The process at work here seems to be the following. The filmmakers have acknowledged gender stereotypes in a romantic comedy - they should make the man tall, dark, and handsome (or, to put it in the words of a British television actress: "Gorgeous, and he doesn't speak a word! My kind of man.") and ought to imbue the woman with emotional and stereotypic obsessions. They then attempt to reject the stereotypes by crafting characters who are the polar opposites.

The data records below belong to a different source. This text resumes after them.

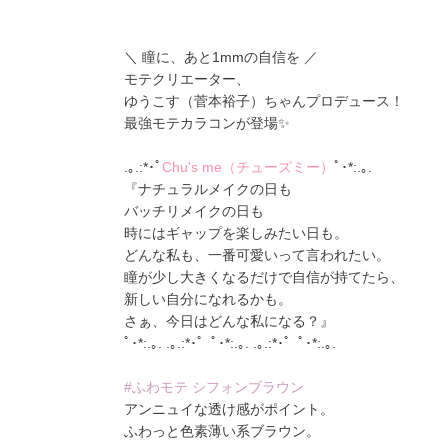
＼ 瞳に、あと1mmの自信を ／
モテクリエーター、
ゆうこす（菅本裕子）ちゃんプロデュース！
最強モテカラコンが登場✨
.｡.:*･ﾟ
Chu's me（チューズミー）
ﾟ･*:.｡.
『ナチュラルメイクの日も
バッチリメイクの日も
時にはギャップを楽しみたい日も。
どんな私も、一番可愛いって言われたい。
瞳が少し大きくなるだけで自信が持てたら、
新しい自分になれるかも。
さぁ、今日はどんな私になる？』
ﾟ･*:.｡. .｡.:*･゜ﾟ･*:.｡. .｡.:*･゜ﾟ･*:.｡.
#ふわモテ シフォンブラウン
アンニュイな透け感がポイント。
ふわっと色素薄い系ブラウン。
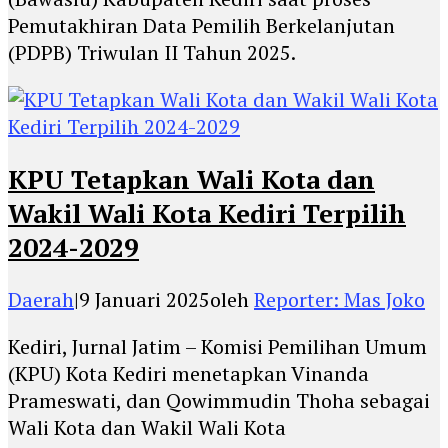
Pemutakhiran Data Pemilih Berkelanjutan
(PDPB) Triwulan II Tahun 2025.
KPU Tetapkan Wali Kota dan
Wakil Wali Kota Kediri Terpilih
2024-2029
Daerah
|
9 Januari 2025
oleh
Reporter: Mas Joko
Kediri, Jurnal Jatim – Komisi Pemilihan Umum
(KPU) Kota Kediri menetapkan Vinanda
Prameswati, dan Qowimmudin Thoha sebagai
Wali Kota dan Wakil Wali Kota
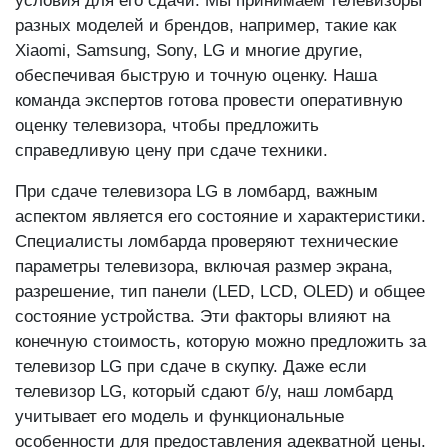
условия для его сдачи. Мы принимаем телевизоры
разных моделей и брендов, например, такие как
Xiaomi, Samsung, Sony, LG и многие другие,
обеспечивая быструю и точную оценку. Наша
команда экспертов готова провести оперативную
оценку телевизора, чтобы предложить
справедливую цену при сдаче техники.
При сдаче телевизора LG в ломбард, важным
аспектом является его состояние и характеристики.
Специалисты ломбарда проверяют технические
параметры телевизора, включая размер экрана,
разрешение, тип панели (LED, LCD, OLED) и общее
состояние устройства. Эти факторы влияют на
конечную стоимость, которую можно предложить за
телевизор LG при сдаче в скупку. Даже если
телевизор LG, который сдают б/у, наш ломбард
учитывает его модель и функциональные
особенности для предоставления адекватной цены.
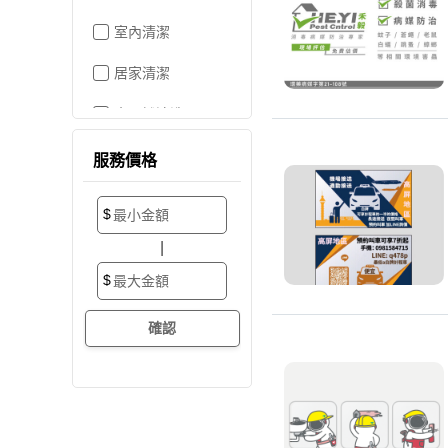
室內清潔
居家清潔
水晶燈清洗
空屋打掃
服務價格
居家收納
$
搬家/裝潢後清潔
|
大掃除
$
辦公室清潔
裝潢細清
外牆清潔
招牌清潔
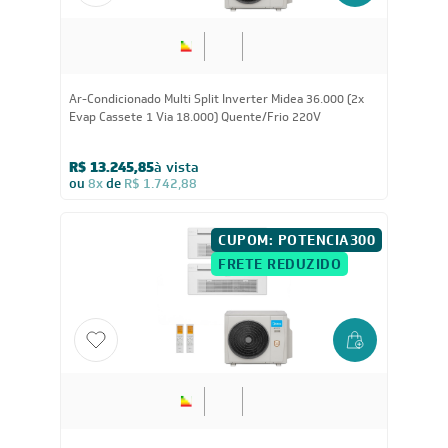
36.000
BTUs
Ar-Condicionado Multi Split Inverter Midea 36.000 (2x
Evap Cassete 1 Via 18.000) Quente/Frio 220V
R$ 13.245,85
à vista
ou
8x
de
R$ 1.742,88
CUPOM: POTENCIA300
FRETE REDUZIDO
42.000
BTUs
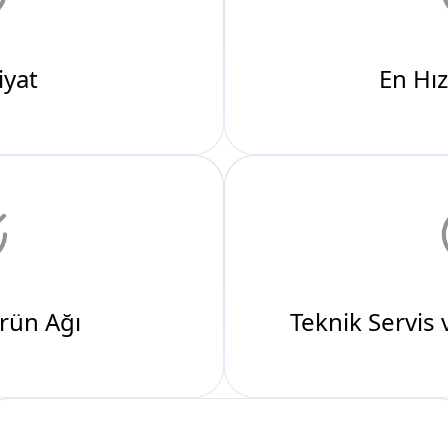
rün Ağı
Teknik Servis 
Uluslararası Lojistik Destek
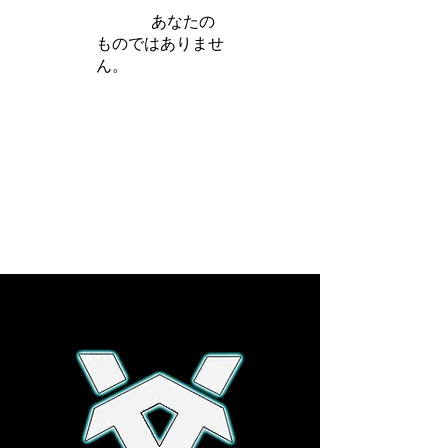
iamb は
あなたの
ものではありませ
ん。
さらに詳しく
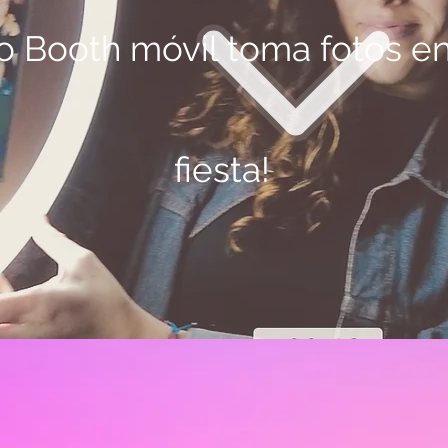
o Booth móvil toma fotos en
fiesta!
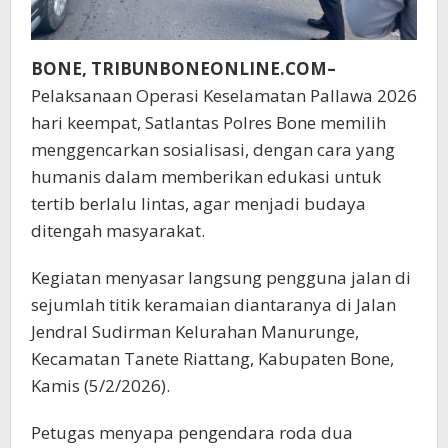
BONE, TRIBUNBONEONLINE.COM–
Pelaksanaan Operasi Keselamatan Pallawa 2026
hari keempat, Satlantas Polres Bone memilih
menggencarkan sosialisasi, dengan cara yang
humanis dalam memberikan edukasi untuk
tertib berlalu lintas, agar menjadi budaya
ditengah masyarakat.
Kegiatan menyasar langsung pengguna jalan di
sejumlah titik keramaian diantaranya di Jalan
Jendral Sudirman Kelurahan Manurunge,
Kecamatan Tanete Riattang, Kabupaten Bone,
Kamis (5/2/2026).
Petugas menyapa pengendara roda dua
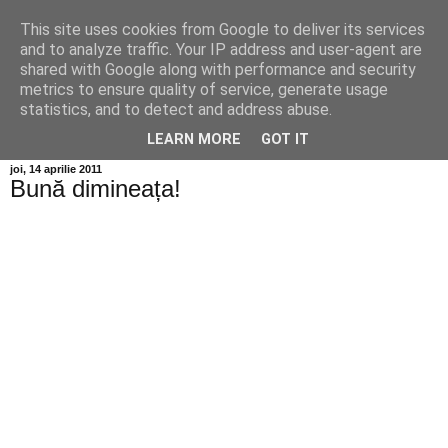
This site uses cookies from Google to deliver its services
Info MILEANCA
and to analyze traffic. Your IP address and user-agent are
shared with Google along with performance and security
metrics to ensure quality of service, generate usage
BINE AȚI VENIT! *Jurnal online de informație și opinie;
statistics, and to detect and address abuse.
Vineri 07 August, 2026
LEARN MORE
GOT IT
joi, 14 aprilie 2011
Bună dimineața!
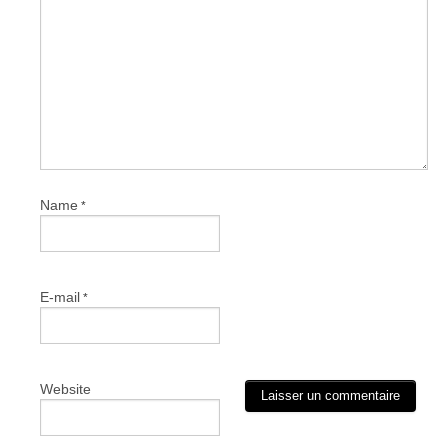
Name
*
E-mail
*
Website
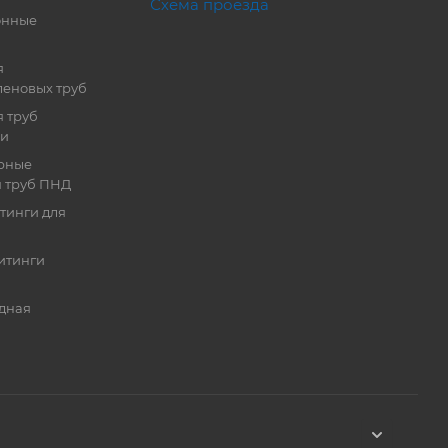
Схема проезда
онные
я
еновых труб
 труб
ии
рные
я труб ПНД
тинги для
итинги
дная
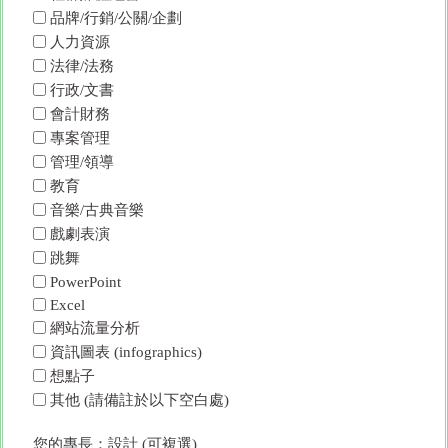
品牌/行銷/公關/企劃
人力資源
法律/法務
行政/文書
會計財務
專案管理
管理/領導
教育
音樂/古典音樂
戲劇表演
跳舞
PowerPoint
Excel
網站流量分析
資訊圖表 (infographics)
想點子
其他 (請備註於以下空白處)
您的專長：設計 (可複選)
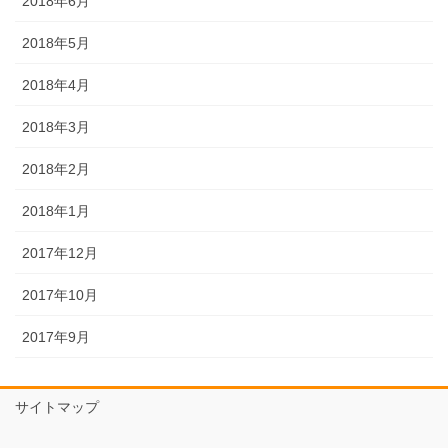
2018年6月
2018年5月
2018年4月
2018年3月
2018年2月
2018年1月
2017年12月
2017年10月
2017年9月
サイトマップ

But this thought process still hinges upon
1) the concept of a binary of gender
2) the definitional stereotypes of each gender in that binary.
Rather than refuting anything, the filmmakers have solidified the pre-existing stereotypes. A creative individual cannot play with forms if the initial shape of those forms changes. Without the stereotypes, their creation of polar-opposites makes no sense. The polar opposite of a Thing, then, eventually returns back to the very Thing itself.